Articolo 17 – Modifiche Statutarie
Il Consiglio Direttivo Nazionale, predisposte le modifiche d’attuazione o di adeguamento a normative statali e/o comunitarie, le sottopone all’Assemblea dei Soci Professionisti per l’approvazione. Il presente Statuto può essere modificato solo durante l’Assemblea Straordinaria dei soci Professionisti con maggioranza qualificata di 2/3 dei soci iscritti aventi diritto di voto in prima convocazione, con la maggioranza dei 2/3 dei soci intervenuti in seconda convocazione.
Articolo 18 – Adesione ad Organismi Aggregativi
FEDOLISTICA aderisce, ai sensi dell’articolo 3 della Legge 4/2013 a FED PRO e si impegna a rispettarne Statuti e Regolamenti ove applicabili. FED PRO nomina all’interno del Comitato Scientifico il Coordinatore della Segreteria Scientifica. FED PRO cura, attraverso i propri organi e la propria Commissione Didattica la promozione e la valorizzazione degli Enti Formativi.
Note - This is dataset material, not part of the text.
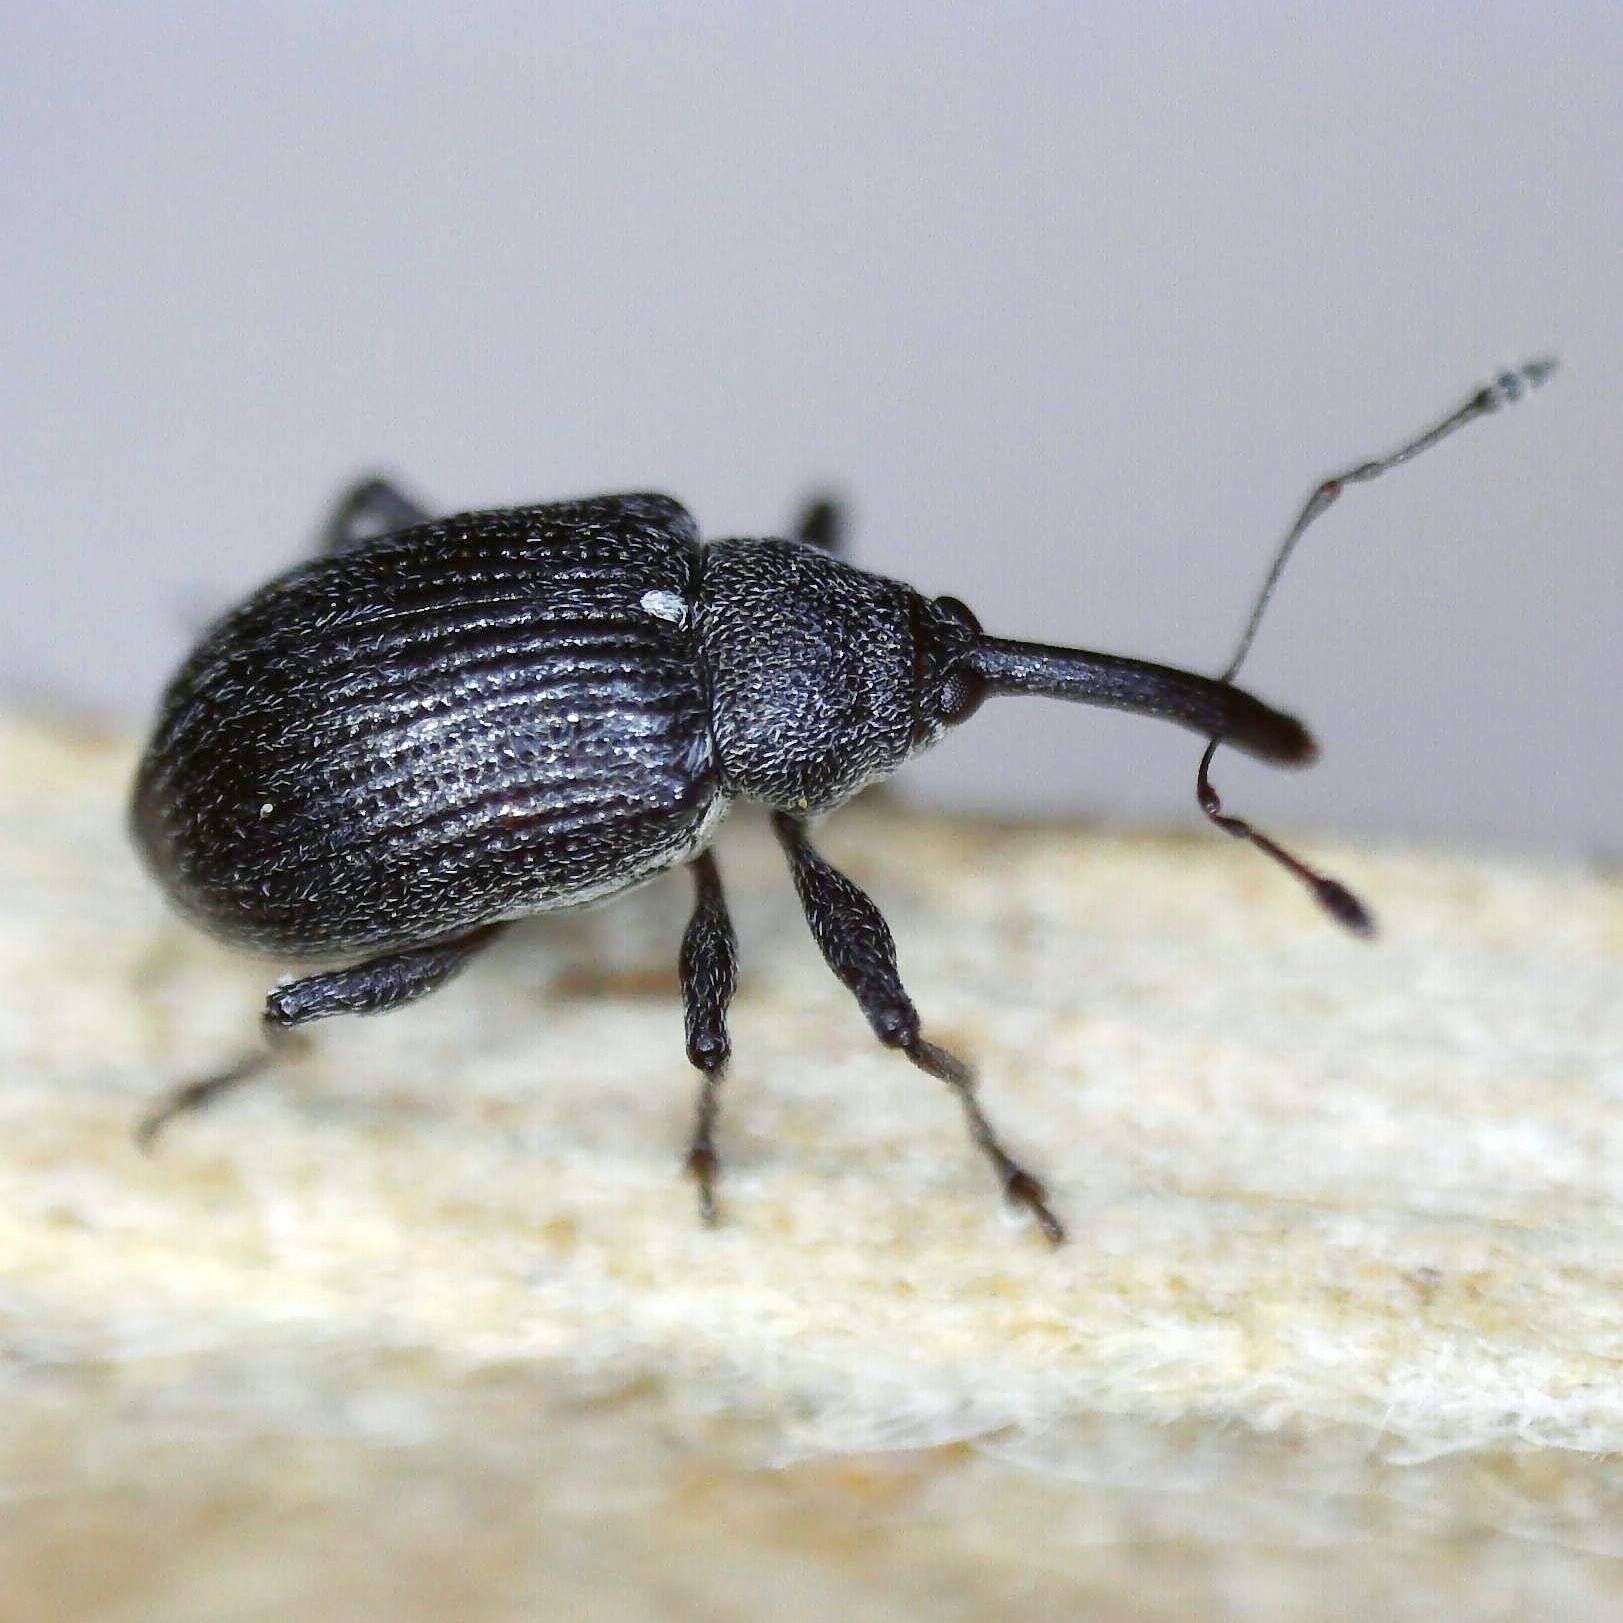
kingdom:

L’associazione nomina il proprio componente tecnico all’ interno della suddetta Commissione Didattica, e riconosce i titoli e le attestazioni degli Enti Formativi formalmente affiliati a FED PRO per il proprio ambito di applicazione.
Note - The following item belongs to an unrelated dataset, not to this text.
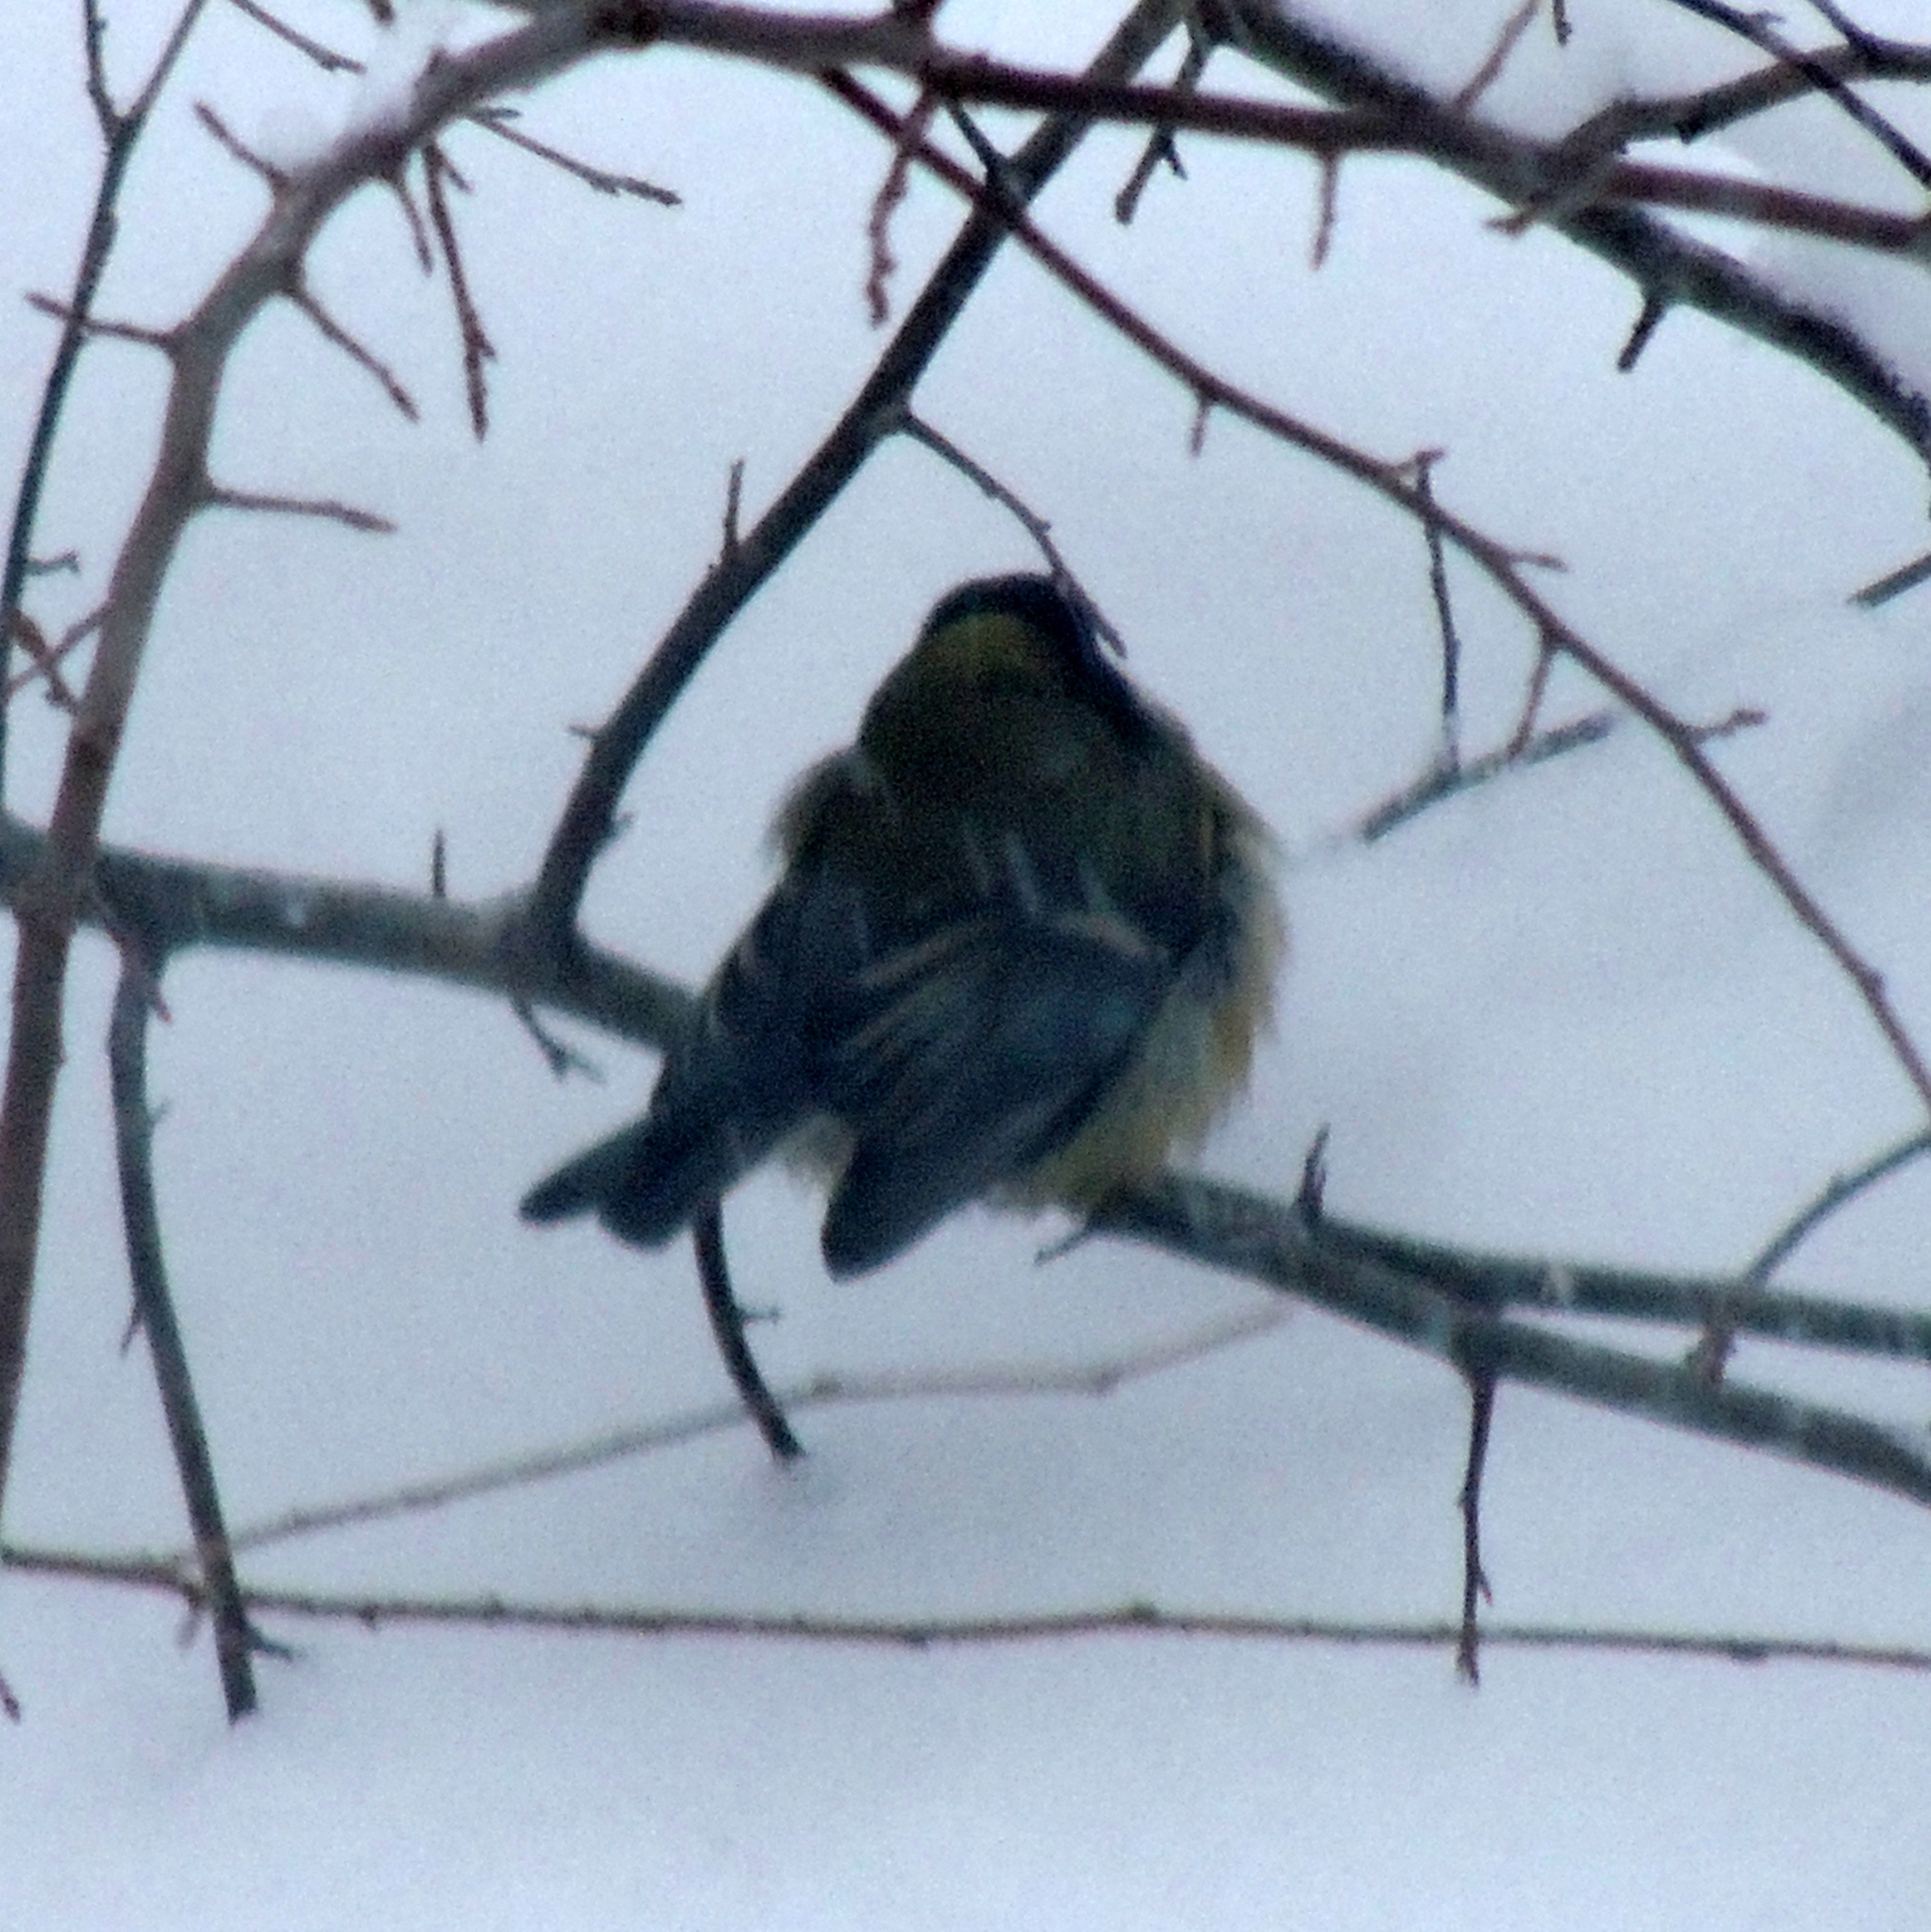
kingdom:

Articolo 19 – Scioglimento
Lo scioglimento dell’Associazione richiede delibera dell’Assemblea dei soci professionisti, da questa approvata, con maggioranza qualificata di 2/3 dei soci iscritti aventi diritto di voto in prima convocazione, con la maggioranza dei 2/3 dei soci intervenuti in seconda convocazione.
Articolo 20 – Disposizioni fiscali
1. E’ fatto divieto di distribuire, anche in modo indiretto, utili od avanzi di gestione nonché fondi riserve o capitale durante la vita dell’associazione, salvo che la destinazione o la distribuzione siano imposte dalla Legge. 2. E’ fatto obbligo di devolvere il patrimonio dell’associazione in caso di suo scioglimento, per qualsiasi causa, ad altra associazione con finalità analoga o a fini di pubblica utilità, sentito l’organismo di controllo di cui all’art. 3 comma 190 Legge 662/1996, salvo diversa destinazione imposta dalla Legge. 3. Il presente Statuto è finalizzato a garantire la disciplina uniforme del rapporto associativo e delle modalità associative nonché l’effettività del rapporto medesimo; è espressamente esclusa la temporaneità alla vita associativa. 4. La quota associativa non è rivalutabile ed è intrasmissibile sia per atto tra vivi che a causa di morte.
Articolo 21 – Disposizioni finali
Per tutto quanto non previsto nel Presente Statuto e dai regolamenti interni, valgono le disposizioni del Codice Civile in materia di associazioni di categoria professionale non riconosciute.